### What needs to be done:
Convert every line in the records below into a JSON list of strings, one string per line, omitting any blank lines.

(Stored dataset items)
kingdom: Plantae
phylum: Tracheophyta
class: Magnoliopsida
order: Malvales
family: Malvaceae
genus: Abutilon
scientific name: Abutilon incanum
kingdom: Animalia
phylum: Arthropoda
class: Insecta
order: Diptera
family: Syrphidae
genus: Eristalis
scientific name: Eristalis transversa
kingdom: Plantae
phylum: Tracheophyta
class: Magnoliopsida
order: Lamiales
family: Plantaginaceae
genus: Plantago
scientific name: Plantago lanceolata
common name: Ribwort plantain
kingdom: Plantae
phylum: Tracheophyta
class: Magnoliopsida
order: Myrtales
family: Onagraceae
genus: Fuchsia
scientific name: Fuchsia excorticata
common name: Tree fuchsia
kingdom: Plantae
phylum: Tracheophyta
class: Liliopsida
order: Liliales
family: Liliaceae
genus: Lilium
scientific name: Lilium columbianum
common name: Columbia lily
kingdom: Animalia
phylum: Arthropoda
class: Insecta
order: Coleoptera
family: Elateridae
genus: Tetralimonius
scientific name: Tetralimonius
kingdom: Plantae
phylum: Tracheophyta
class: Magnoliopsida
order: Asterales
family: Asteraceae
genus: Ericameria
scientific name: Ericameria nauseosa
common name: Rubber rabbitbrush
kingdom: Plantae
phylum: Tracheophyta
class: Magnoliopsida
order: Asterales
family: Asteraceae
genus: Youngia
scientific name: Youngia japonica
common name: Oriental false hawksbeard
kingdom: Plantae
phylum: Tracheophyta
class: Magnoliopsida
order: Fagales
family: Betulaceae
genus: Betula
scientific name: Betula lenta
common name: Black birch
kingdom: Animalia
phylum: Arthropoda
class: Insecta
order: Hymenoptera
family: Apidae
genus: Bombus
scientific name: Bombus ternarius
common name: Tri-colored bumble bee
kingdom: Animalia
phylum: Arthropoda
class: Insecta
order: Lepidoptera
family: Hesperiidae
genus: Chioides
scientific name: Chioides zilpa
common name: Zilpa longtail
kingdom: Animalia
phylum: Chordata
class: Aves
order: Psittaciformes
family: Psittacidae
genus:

### Exercise result:
[
  "kingdom: Plantae",
  "phylum: Tracheophyta",
  "class: Magnoliopsida",
  "order: Malvales",
  "family: Malvaceae",
  "genus: Abutilon",
  "scientific name: Abutilon incanum",
  "kingdom: Animalia",
  "phylum: Arthropoda",
  "class: Insecta",
  "order: Diptera",
  "family: Syrphidae",
  "genus: Eristalis",
  "scientific name: Eristalis transversa",
  "kingdom: Plantae",
  "phylum: Tracheophyta",
  "class: Magnoliopsida",
  "order: Lamiales",
  "family: Plantaginaceae",
  "genus: Plantago",
  "scientific name: Plantago lanceolata",
  "common name: Ribwort plantain",
  "kingdom: Plantae",
  "phylum: Tracheophyta",
  "class: Magnoliopsida",
  "order: Myrtales",
  "family: Onagraceae",
  "genus: Fuchsia",
  "scientific name: Fuchsia excorticata",
  "common name: Tree fuchsia",
  "kingdom: Plantae",
  "phylum: Tracheophyta",
  "class: Liliopsida",
  "order: Liliales",
  "family: Liliaceae",
  "genus: Lilium",
  "scientific name: Lilium columbianum",
  "common name: Columbia lily",
  "kingdom: Animalia",
  "phylum: Arthropoda",
  "class: Insecta",
  "order: Coleoptera",
  "family: Elateridae",
  "genus: Tetralimonius",
  "scientific name: Tetralimonius",
  "kingdom: Plantae",
  "phylum: Tracheophyta",
  "class: Magnoliopsida",
  "order: Asterales",
  "family: Asteraceae",
  "genus: Ericameria",
  "scientific name: Ericameria nauseosa",
  "common name: Rubber rabbitbrush",
  "kingdom: Plantae",
  "phylum: Tracheophyta",
  "class: Magnoliopsida",
  "order: Asterales",
  "family: Asteraceae",
  "genus: Youngia",
  "scientific name: Youngia japonica",
  "common name: Oriental false hawksbeard",
  "kingdom: Plantae",
  "phylum: Tracheophyta",
  "class: Magnoliopsida",
  "order: Fagales",
  "family: Betulaceae",
  "genus: Betula",
  "scientific name: Betula lenta",
  "common name: Black birch",
  "kingdom: Animalia",
  "phylum: Arthropoda",
  "class: Insecta",
  "order: Hymenoptera",
  "family: Apidae",
  "genus: Bombus",
  "scientific name: Bombus ternarius",
  "common name: Tri-colored bumble bee",
  "kingdom: Animalia",
  "phylum: Arthropoda",
  "class: Insecta",
  "order: Lepidoptera",
  "family: Hesperiidae",
  "genus: Chioides",
  "scientific name: Chioides zilpa",
  "common name: Zilpa longtail",
  "kingdom: Animalia",
  "phylum: Chordata",
  "class: Aves",
  "order: Psittaciformes",
  "family: Psittacidae",
  "genus:"
]